> [The problem] Go line by line through the data below and count those with the string "сигурност". Give the number only.
▬▬▬▬▬▬
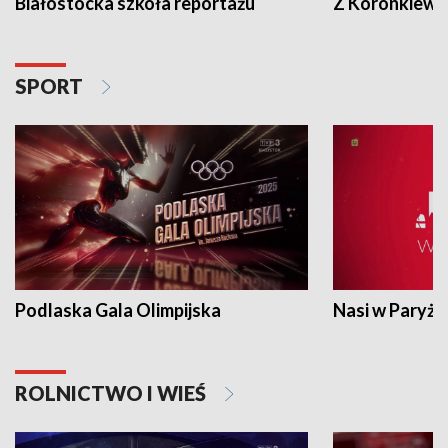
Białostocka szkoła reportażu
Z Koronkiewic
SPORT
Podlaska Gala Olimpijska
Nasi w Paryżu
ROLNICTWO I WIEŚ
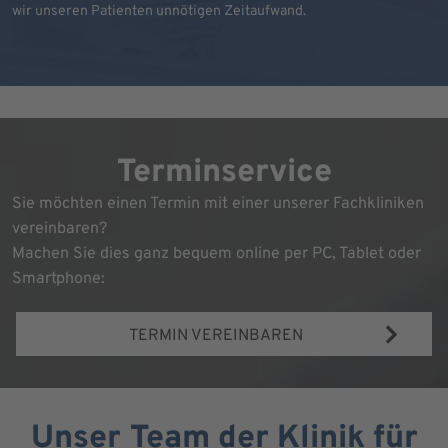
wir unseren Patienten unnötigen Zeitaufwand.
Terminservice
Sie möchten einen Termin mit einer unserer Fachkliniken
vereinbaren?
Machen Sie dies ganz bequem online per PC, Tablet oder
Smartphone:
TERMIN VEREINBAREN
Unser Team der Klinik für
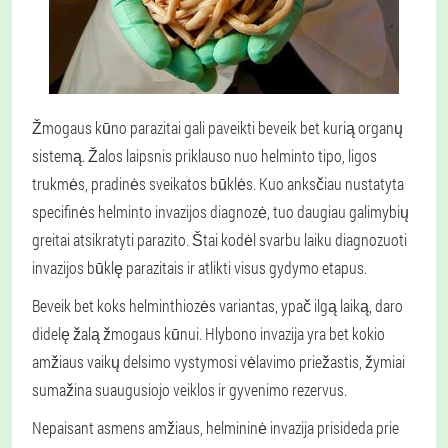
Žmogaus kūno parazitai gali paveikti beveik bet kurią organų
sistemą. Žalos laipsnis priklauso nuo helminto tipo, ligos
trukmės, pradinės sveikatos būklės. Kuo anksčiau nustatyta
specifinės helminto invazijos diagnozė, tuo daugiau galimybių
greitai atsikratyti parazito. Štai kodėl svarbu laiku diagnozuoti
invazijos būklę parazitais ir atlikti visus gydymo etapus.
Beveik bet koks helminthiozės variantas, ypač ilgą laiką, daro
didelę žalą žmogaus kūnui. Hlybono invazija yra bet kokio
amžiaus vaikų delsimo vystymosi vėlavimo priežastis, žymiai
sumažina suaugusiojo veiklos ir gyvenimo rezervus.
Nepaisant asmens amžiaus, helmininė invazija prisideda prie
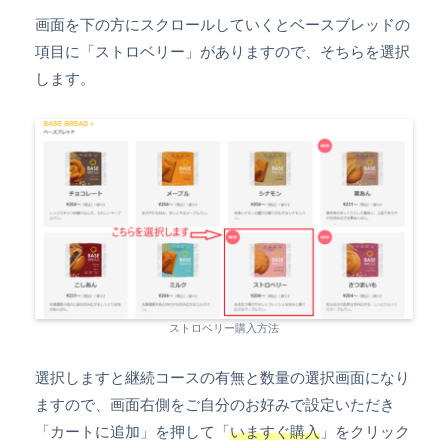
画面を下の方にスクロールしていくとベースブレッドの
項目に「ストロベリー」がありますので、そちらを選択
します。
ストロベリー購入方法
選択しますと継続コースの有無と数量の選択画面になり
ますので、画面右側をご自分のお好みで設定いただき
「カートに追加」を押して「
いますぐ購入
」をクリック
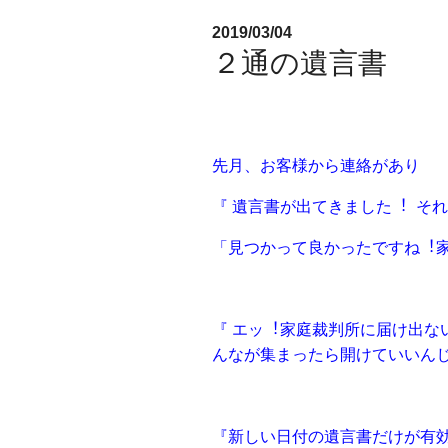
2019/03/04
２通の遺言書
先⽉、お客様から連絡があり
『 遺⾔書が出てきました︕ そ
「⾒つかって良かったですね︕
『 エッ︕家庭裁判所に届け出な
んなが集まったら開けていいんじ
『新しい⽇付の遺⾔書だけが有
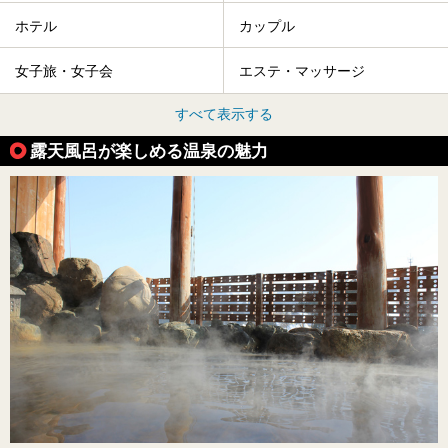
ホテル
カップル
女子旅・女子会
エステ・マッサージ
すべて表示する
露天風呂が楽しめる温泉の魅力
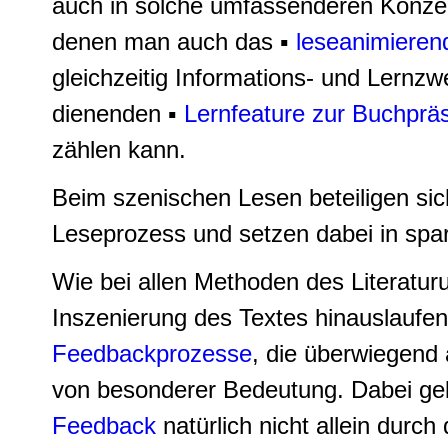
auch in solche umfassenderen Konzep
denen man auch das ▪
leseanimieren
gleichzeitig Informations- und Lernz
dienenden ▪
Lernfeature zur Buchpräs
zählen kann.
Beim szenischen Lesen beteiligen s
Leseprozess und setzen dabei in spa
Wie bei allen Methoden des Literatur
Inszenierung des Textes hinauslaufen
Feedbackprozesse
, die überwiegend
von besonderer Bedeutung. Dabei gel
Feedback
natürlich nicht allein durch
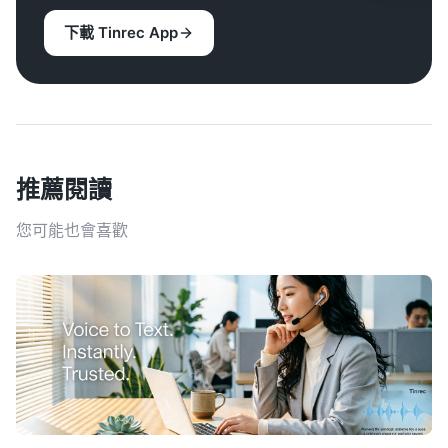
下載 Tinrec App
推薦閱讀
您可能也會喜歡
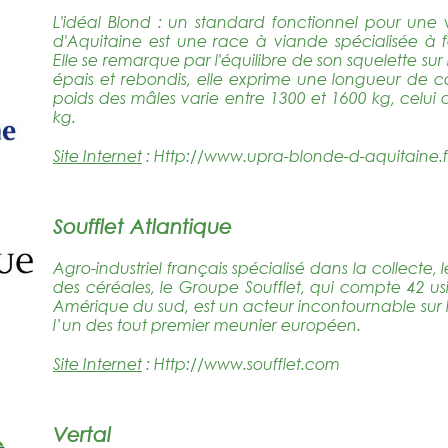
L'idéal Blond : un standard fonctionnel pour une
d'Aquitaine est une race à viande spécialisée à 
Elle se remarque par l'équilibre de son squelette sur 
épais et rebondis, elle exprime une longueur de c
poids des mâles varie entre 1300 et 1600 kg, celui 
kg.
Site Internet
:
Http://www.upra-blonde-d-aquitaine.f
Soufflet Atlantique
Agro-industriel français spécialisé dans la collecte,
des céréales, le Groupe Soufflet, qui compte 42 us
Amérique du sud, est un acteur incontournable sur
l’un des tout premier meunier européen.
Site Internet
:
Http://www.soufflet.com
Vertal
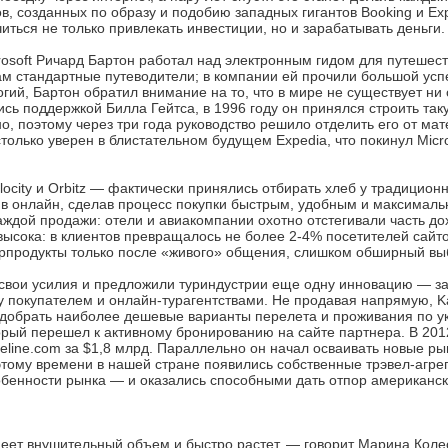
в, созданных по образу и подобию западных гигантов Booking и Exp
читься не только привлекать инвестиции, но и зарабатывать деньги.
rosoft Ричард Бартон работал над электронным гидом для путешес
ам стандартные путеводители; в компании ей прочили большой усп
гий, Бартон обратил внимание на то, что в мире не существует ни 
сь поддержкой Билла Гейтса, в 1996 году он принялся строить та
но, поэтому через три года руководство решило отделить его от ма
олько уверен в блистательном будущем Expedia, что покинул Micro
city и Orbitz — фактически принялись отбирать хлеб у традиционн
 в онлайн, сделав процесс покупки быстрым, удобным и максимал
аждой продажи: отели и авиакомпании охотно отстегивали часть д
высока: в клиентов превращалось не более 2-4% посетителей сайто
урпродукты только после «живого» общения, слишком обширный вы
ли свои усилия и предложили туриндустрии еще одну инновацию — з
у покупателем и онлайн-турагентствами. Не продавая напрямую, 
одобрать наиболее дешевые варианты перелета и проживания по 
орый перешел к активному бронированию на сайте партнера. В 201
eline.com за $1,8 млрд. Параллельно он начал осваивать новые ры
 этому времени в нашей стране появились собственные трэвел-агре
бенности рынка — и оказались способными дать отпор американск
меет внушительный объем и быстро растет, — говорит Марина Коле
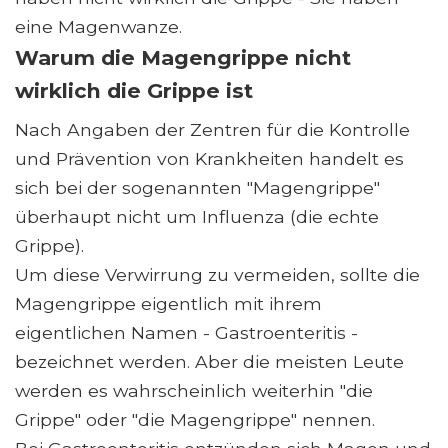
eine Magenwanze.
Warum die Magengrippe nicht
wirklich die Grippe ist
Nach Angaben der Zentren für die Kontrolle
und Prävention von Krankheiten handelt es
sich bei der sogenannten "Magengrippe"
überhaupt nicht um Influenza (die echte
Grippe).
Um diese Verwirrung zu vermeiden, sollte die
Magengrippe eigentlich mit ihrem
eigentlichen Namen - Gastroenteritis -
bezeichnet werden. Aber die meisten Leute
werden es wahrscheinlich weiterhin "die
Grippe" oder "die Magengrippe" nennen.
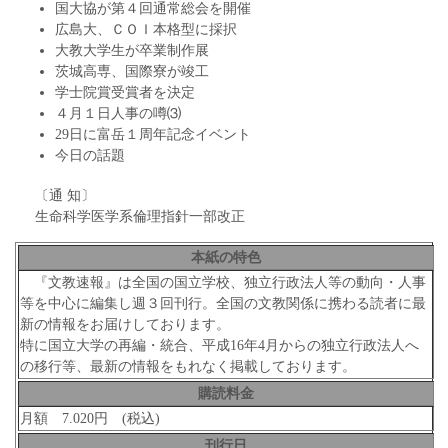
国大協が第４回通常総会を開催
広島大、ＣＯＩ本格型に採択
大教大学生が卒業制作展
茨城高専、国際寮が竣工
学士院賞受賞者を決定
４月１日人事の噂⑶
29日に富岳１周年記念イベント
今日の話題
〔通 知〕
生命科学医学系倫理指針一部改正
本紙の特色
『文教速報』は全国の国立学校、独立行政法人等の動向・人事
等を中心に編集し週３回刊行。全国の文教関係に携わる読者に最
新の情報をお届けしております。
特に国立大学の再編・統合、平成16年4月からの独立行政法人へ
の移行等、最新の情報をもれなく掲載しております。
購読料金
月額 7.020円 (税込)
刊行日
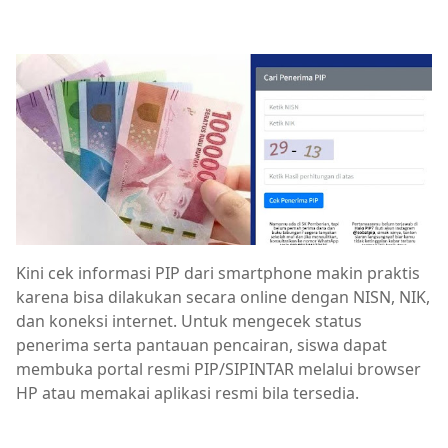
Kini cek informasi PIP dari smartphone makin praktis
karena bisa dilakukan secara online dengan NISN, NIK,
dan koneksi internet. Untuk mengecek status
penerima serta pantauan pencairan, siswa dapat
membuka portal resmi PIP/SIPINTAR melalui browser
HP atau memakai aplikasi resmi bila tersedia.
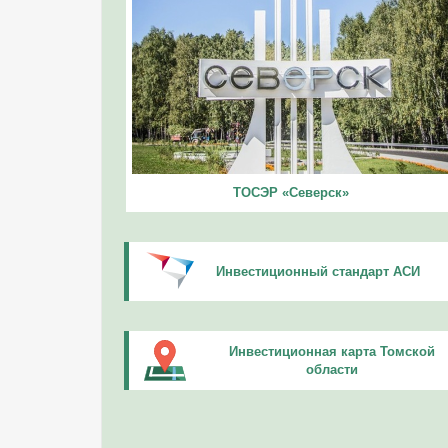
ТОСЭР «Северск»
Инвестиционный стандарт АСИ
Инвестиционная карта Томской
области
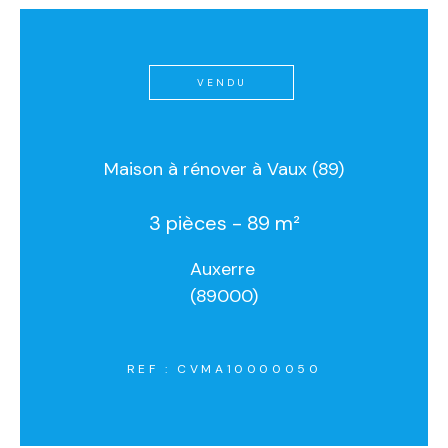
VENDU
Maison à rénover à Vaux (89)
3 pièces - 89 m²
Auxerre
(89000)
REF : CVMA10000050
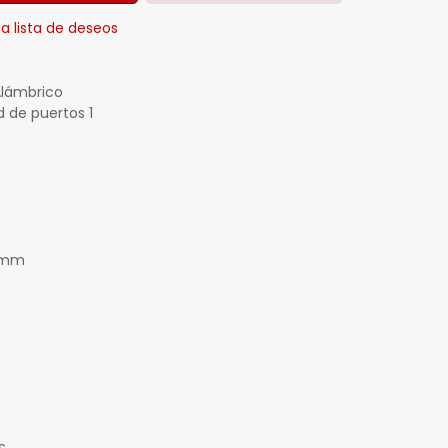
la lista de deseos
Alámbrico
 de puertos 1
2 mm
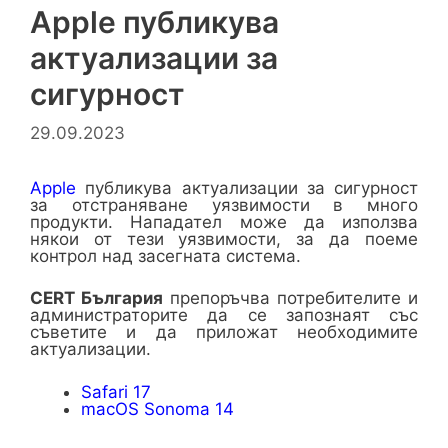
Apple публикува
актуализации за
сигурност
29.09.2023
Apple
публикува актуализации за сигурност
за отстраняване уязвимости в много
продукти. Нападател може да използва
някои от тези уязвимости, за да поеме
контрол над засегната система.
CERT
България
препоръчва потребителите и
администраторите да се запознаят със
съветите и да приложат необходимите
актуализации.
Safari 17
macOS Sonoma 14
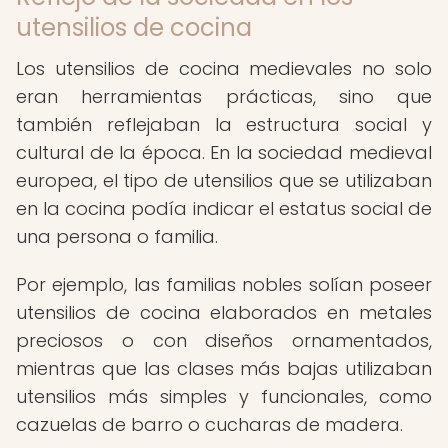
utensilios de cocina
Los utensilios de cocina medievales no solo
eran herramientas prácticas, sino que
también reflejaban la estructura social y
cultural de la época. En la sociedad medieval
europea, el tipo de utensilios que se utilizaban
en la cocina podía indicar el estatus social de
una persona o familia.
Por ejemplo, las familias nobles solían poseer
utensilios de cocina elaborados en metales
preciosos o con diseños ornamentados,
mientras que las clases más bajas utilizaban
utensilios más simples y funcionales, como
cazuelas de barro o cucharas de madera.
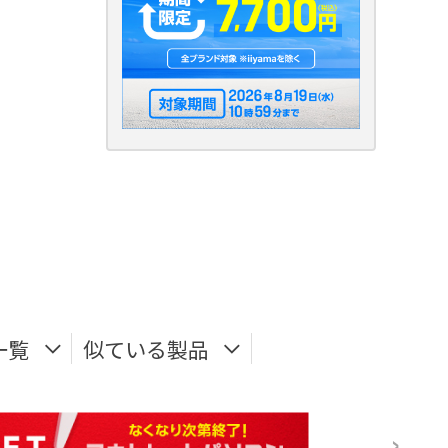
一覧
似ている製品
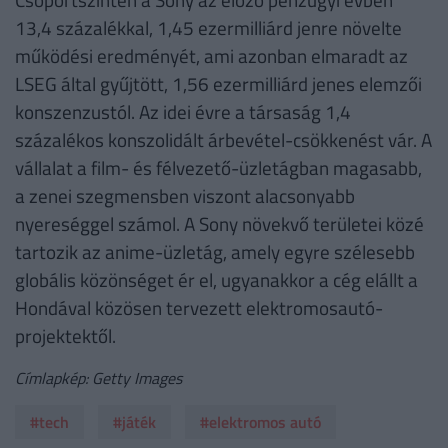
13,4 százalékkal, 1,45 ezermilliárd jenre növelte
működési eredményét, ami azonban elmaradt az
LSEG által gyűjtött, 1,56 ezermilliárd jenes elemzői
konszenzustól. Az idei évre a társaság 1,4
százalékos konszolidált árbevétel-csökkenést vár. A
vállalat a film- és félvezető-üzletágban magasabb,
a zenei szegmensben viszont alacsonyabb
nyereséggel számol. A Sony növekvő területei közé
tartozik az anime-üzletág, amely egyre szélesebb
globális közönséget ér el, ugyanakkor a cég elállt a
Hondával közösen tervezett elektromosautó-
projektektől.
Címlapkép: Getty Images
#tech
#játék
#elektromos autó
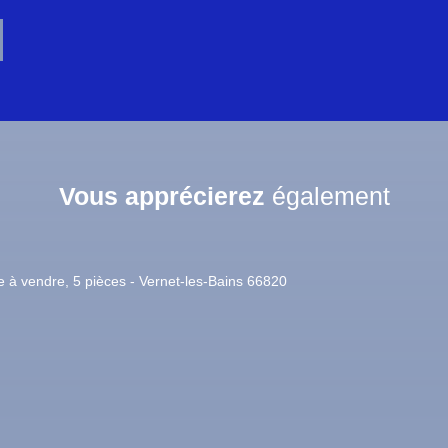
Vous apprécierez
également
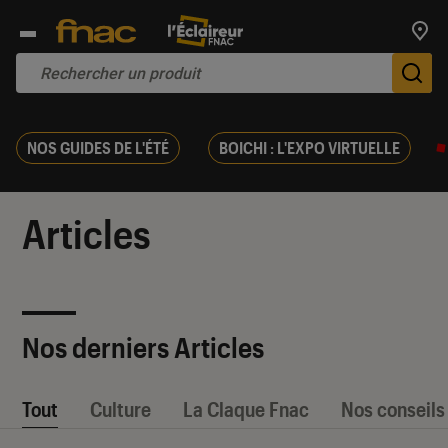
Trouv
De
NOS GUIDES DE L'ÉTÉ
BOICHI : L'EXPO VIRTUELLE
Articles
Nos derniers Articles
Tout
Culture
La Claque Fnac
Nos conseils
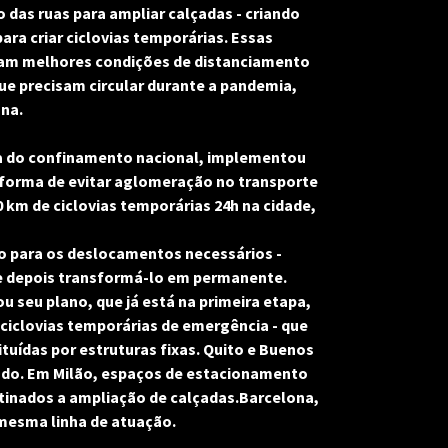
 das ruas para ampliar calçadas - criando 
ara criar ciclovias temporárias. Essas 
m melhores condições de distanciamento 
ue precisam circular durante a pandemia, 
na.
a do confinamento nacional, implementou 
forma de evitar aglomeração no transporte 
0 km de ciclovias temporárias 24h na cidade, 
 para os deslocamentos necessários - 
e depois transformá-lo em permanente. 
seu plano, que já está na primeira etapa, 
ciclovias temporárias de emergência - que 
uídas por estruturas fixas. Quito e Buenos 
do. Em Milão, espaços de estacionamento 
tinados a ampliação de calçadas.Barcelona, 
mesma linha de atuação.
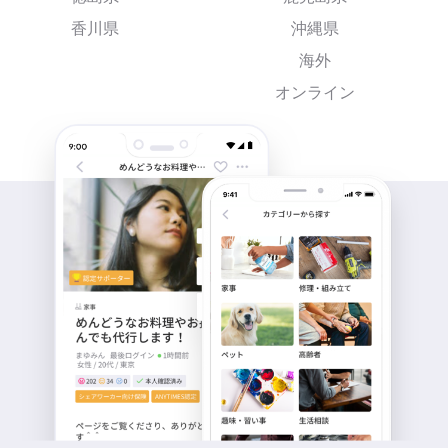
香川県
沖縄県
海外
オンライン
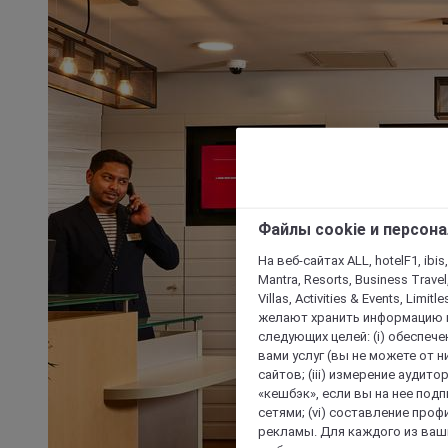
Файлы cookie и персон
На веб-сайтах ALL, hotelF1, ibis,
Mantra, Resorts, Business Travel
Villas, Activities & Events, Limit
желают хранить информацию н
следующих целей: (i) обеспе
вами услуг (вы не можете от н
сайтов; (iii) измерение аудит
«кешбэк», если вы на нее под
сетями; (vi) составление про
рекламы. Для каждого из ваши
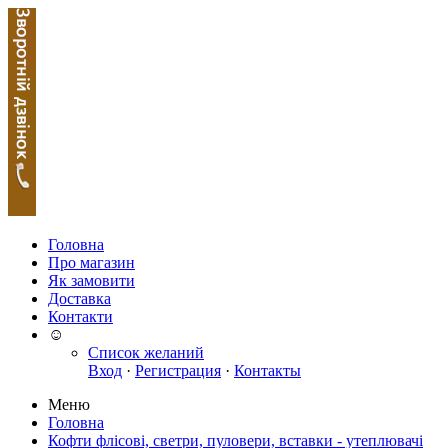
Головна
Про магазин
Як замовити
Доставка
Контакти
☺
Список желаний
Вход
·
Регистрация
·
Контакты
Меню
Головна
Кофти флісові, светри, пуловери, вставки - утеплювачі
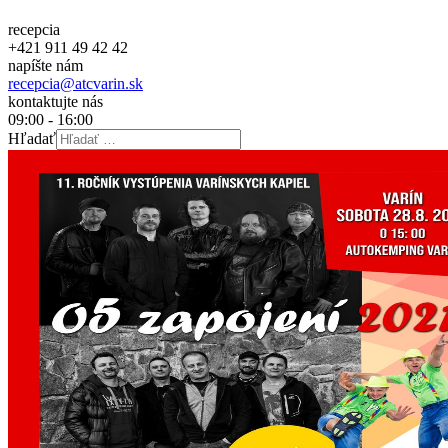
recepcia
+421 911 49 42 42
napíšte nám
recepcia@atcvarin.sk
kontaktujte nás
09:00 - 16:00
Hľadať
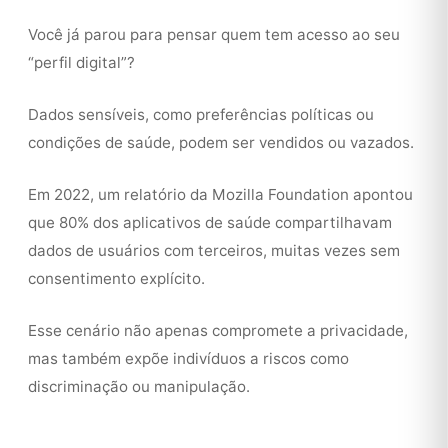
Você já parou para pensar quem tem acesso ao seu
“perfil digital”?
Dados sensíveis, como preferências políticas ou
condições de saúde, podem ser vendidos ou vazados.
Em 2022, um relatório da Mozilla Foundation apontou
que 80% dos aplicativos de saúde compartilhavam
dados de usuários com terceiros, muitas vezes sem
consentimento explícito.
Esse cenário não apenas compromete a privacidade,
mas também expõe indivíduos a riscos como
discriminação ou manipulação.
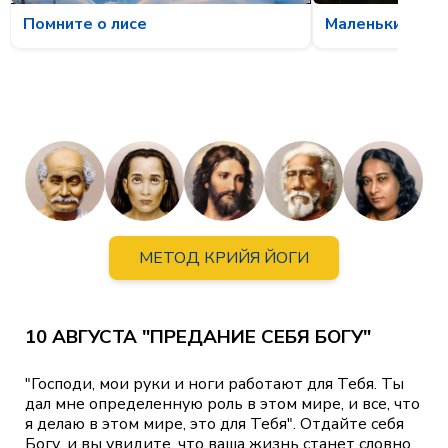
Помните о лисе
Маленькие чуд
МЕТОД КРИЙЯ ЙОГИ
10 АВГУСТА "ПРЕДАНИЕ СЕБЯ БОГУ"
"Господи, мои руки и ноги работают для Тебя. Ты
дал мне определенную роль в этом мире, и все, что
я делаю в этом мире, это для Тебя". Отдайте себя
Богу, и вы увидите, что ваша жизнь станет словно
▬▬▬▬▬▬
> [Answer below] 2